(Records from a data source)
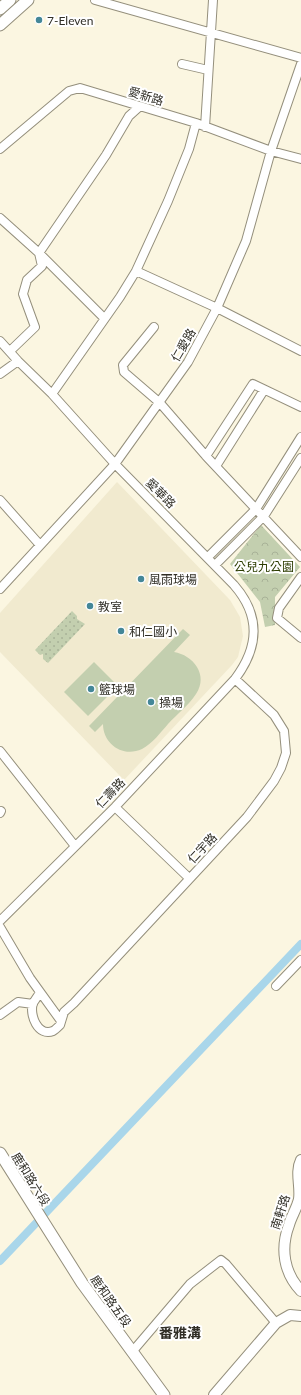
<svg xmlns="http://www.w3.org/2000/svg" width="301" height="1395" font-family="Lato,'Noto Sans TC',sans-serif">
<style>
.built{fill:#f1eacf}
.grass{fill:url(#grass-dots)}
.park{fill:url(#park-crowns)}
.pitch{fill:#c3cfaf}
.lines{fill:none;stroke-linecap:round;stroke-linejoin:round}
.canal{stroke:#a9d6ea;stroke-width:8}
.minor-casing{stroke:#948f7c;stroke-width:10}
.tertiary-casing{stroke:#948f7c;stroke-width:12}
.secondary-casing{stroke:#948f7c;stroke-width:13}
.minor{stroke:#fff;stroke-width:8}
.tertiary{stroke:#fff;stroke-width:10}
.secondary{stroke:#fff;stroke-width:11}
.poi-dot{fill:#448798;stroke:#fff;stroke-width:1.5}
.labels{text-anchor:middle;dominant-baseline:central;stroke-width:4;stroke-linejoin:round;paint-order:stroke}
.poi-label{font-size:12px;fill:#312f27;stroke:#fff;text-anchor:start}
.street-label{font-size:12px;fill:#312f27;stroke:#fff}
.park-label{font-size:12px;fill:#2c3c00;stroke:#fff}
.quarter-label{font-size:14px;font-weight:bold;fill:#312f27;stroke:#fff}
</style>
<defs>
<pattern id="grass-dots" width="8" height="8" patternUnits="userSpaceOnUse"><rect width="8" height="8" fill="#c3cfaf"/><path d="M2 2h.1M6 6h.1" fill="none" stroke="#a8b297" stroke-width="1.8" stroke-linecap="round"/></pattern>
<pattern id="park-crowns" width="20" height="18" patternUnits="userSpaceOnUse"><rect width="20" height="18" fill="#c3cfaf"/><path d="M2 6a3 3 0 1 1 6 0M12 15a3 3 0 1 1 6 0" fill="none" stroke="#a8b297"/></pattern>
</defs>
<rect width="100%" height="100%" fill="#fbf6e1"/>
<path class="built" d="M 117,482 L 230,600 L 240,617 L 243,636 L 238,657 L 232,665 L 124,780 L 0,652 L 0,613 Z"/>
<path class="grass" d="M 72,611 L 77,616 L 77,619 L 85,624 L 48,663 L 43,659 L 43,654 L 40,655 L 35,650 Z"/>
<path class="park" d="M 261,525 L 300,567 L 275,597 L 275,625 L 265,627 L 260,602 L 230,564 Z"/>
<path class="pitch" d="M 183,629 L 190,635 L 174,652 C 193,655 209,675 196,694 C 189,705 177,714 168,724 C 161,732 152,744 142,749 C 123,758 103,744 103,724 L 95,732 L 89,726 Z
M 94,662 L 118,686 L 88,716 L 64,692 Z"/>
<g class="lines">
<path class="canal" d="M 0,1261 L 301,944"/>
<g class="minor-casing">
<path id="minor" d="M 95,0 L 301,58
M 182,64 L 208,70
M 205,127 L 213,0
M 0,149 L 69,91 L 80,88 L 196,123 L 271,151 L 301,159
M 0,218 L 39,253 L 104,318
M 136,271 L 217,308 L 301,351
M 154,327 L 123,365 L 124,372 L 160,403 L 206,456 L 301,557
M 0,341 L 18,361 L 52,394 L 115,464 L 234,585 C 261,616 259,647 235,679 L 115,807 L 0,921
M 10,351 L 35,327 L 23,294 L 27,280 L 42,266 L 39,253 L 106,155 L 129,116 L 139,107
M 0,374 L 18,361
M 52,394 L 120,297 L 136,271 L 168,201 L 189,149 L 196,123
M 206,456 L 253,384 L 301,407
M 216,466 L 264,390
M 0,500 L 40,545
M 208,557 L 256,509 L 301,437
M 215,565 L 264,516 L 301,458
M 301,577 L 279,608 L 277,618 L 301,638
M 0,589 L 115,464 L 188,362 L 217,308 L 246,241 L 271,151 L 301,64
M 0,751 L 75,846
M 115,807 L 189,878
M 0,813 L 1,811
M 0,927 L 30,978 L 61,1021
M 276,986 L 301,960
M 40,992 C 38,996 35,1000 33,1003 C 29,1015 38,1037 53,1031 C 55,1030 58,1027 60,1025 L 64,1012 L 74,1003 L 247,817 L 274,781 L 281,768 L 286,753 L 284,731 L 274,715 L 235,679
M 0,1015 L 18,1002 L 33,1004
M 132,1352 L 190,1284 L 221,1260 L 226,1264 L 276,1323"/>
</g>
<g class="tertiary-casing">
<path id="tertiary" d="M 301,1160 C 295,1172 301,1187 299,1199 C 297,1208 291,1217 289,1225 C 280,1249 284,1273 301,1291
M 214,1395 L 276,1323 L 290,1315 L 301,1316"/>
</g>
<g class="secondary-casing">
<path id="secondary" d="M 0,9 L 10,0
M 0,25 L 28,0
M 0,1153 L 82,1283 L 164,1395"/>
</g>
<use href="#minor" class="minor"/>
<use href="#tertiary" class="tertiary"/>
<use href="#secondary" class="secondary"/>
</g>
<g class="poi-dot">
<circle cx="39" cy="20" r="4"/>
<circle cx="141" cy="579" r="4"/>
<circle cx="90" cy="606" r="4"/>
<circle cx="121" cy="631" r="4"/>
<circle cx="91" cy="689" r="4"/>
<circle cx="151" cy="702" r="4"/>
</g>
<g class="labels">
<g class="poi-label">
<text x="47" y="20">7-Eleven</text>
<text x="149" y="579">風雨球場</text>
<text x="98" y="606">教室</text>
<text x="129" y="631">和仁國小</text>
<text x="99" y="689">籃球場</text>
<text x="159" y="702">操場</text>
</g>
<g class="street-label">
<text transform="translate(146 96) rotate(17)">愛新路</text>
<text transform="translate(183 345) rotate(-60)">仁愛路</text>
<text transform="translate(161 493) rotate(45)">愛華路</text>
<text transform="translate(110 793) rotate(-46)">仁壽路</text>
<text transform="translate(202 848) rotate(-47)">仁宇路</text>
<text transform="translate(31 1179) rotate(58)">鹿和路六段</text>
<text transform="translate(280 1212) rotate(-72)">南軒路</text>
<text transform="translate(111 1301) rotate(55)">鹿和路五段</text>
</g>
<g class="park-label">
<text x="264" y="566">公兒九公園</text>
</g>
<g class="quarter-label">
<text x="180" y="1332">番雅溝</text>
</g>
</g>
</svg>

Work instructions:
Only an exact, picture-free copy of the entries counts as the answer.

Exercise solution:
<svg xmlns="http://www.w3.org/2000/svg" width="301" height="1395" font-family="Lato,'Noto Sans TC',sans-serif">
<style>
.built{fill:#f1eacf}
.grass{fill:url(#grass-dots)}
.park{fill:url(#park-crowns)}
.pitch{fill:#c3cfaf}
.lines{fill:none;stroke-linecap:round;stroke-linejoin:round}
.canal{stroke:#a9d6ea;stroke-width:8}
.minor-casing{stroke:#948f7c;stroke-width:10}
.tertiary-casing{stroke:#948f7c;stroke-width:12}
.secondary-casing{stroke:#948f7c;stroke-width:13}
.minor{stroke:#fff;stroke-width:8}
.tertiary{stroke:#fff;stroke-width:10}
.secondary{stroke:#fff;stroke-width:11}
.poi-dot{fill:#448798;stroke:#fff;stroke-width:1.5}
.labels{text-anchor:middle;dominant-baseline:central;stroke-width:4;stroke-linejoin:round;paint-order:stroke}
.poi-label{font-size:12px;fill:#312f27;stroke:#fff;text-anchor:start}
.street-label{font-size:12px;fill:#312f27;stroke:#fff}
.park-label{font-size:12px;fill:#2c3c00;stroke:#fff}
.quarter-label{font-size:14px;font-weight:bold;fill:#312f27;stroke:#fff}
</style>
<defs>
<pattern id="grass-dots" width="8" height="8" patternUnits="userSpaceOnUse"><rect width="8" height="8" fill="#c3cfaf"/><path d="M2 2h.1M6 6h.1" fill="none" stroke="#a8b297" stroke-width="1.8" stroke-linecap="round"/></pattern>
<pattern id="park-crowns" width="20" height="18" patternUnits="userSpaceOnUse"><rect width="20" height="18" fill="#c3cfaf"/><path d="M2 6a3 3 0 1 1 6 0M12 15a3 3 0 1 1 6 0" fill="none" stroke="#a8b297"/></pattern>
</defs>
<rect width="100%" height="100%" fill="#fbf6e1"/>
<path class="built" d="M 117,482 L 230,600 L 240,617 L 243,636 L 238,657 L 232,665 L 124,780 L 0,652 L 0,613 Z"/>
<path class="grass" d="M 72,611 L 77,616 L 77,619 L 85,624 L 48,663 L 43,659 L 43,654 L 40,655 L 35,650 Z"/>
<path class="park" d="M 261,525 L 300,567 L 275,597 L 275,625 L 265,627 L 260,602 L 230,564 Z"/>
<path class="pitch" d="M 183,629 L 190,635 L 174,652 C 193,655 209,675 196,694 C 189,705 177,714 168,724 C 161,732 152,744 142,749 C 123,758 103,744 103,724 L 95,732 L 89,726 Z
M 94,662 L 118,686 L 88,716 L 64,692 Z"/>
<g class="lines">
<path class="canal" d="M 0,1261 L 301,944"/>
<g class="minor-casing">
<path id="minor" d="M 95,0 L 301,58
M 182,64 L 208,70
M 205,127 L 213,0
M 0,149 L 69,91 L 80,88 L 196,123 L 271,151 L 301,159
M 0,218 L 39,253 L 104,318
M 136,271 L 217,308 L 301,351
M 154,327 L 123,365 L 124,372 L 160,403 L 206,456 L 301,557
M 0,341 L 18,361 L 52,394 L 115,464 L 234,585 C 261,616 259,647 235,679 L 115,807 L 0,921
M 10,351 L 35,327 L 23,294 L 27,280 L 42,266 L 39,253 L 106,155 L 129,116 L 139,107
M 0,374 L 18,361
M 52,394 L 120,297 L 136,271 L 168,201 L 189,149 L 196,123
M 206,456 L 253,384 L 301,407
M 216,466 L 264,390
M 0,500 L 40,545
M 208,557 L 256,509 L 301,437
M 215,565 L 264,516 L 301,458
M 301,577 L 279,608 L 277,618 L 301,638
M 0,589 L 115,464 L 188,362 L 217,308 L 246,241 L 271,151 L 301,64
M 0,751 L 75,846
M 115,807 L 189,878
M 0,813 L 1,811
M 0,927 L 30,978 L 61,1021
M 276,986 L 301,960
M 40,992 C 38,996 35,1000 33,1003 C 29,1015 38,1037 53,1031 C 55,1030 58,1027 60,1025 L 64,1012 L 74,1003 L 247,817 L 274,781 L 281,768 L 286,753 L 284,731 L 274,715 L 235,679
M 0,1015 L 18,1002 L 33,1004
M 132,1352 L 190,1284 L 221,1260 L 226,1264 L 276,1323"/>
</g>
<g class="tertiary-casing">
<path id="tertiary" d="M 301,1160 C 295,1172 301,1187 299,1199 C 297,1208 291,1217 289,1225 C 280,1249 284,1273 301,1291
M 214,1395 L 276,1323 L 290,1315 L 301,1316"/>
</g>
<g class="secondary-casing">
<path id="secondary" d="M 0,9 L 10,0
M 0,25 L 28,0
M 0,1153 L 82,1283 L 164,1395"/>
</g>
<use href="#minor" class="minor"/>
<use href="#tertiary" class="tertiary"/>
<use href="#secondary" class="secondary"/>
</g>
<g class="poi-dot">
<circle cx="39" cy="20" r="4"/>
<circle cx="141" cy="579" r="4"/>
<circle cx="90" cy="606" r="4"/>
<circle cx="121" cy="631" r="4"/>
<circle cx="91" cy="689" r="4"/>
<circle cx="151" cy="702" r="4"/>
</g>
<g class="labels">
<g class="poi-label">
<text x="47" y="20">7-Eleven</text>
<text x="149" y="579">風雨球場</text>
<text x="98" y="606">教室</text>
<text x="129" y="631">和仁國小</text>
<text x="99" y="689">籃球場</text>
<text x="159" y="702">操場</text>
</g>
<g class="street-label">
<text transform="translate(146 96) rotate(17)">愛新路</text>
<text transform="translate(183 345) rotate(-60)">仁愛路</text>
<text transform="translate(161 493) rotate(45)">愛華路</text>
<text transform="translate(110 793) rotate(-46)">仁壽路</text>
<text transform="translate(202 848) rotate(-47)">仁宇路</text>
<text transform="translate(31 1179) rotate(58)">鹿和路六段</text>
<text transform="translate(280 1212) rotate(-72)">南軒路</text>
<text transform="translate(111 1301) rotate(55)">鹿和路五段</text>
</g>
<g class="park-label">
<text x="264" y="566">公兒九公園</text>
</g>
<g class="quarter-label">
<text x="180" y="1332">番雅溝</text>
</g>
</g>
</svg>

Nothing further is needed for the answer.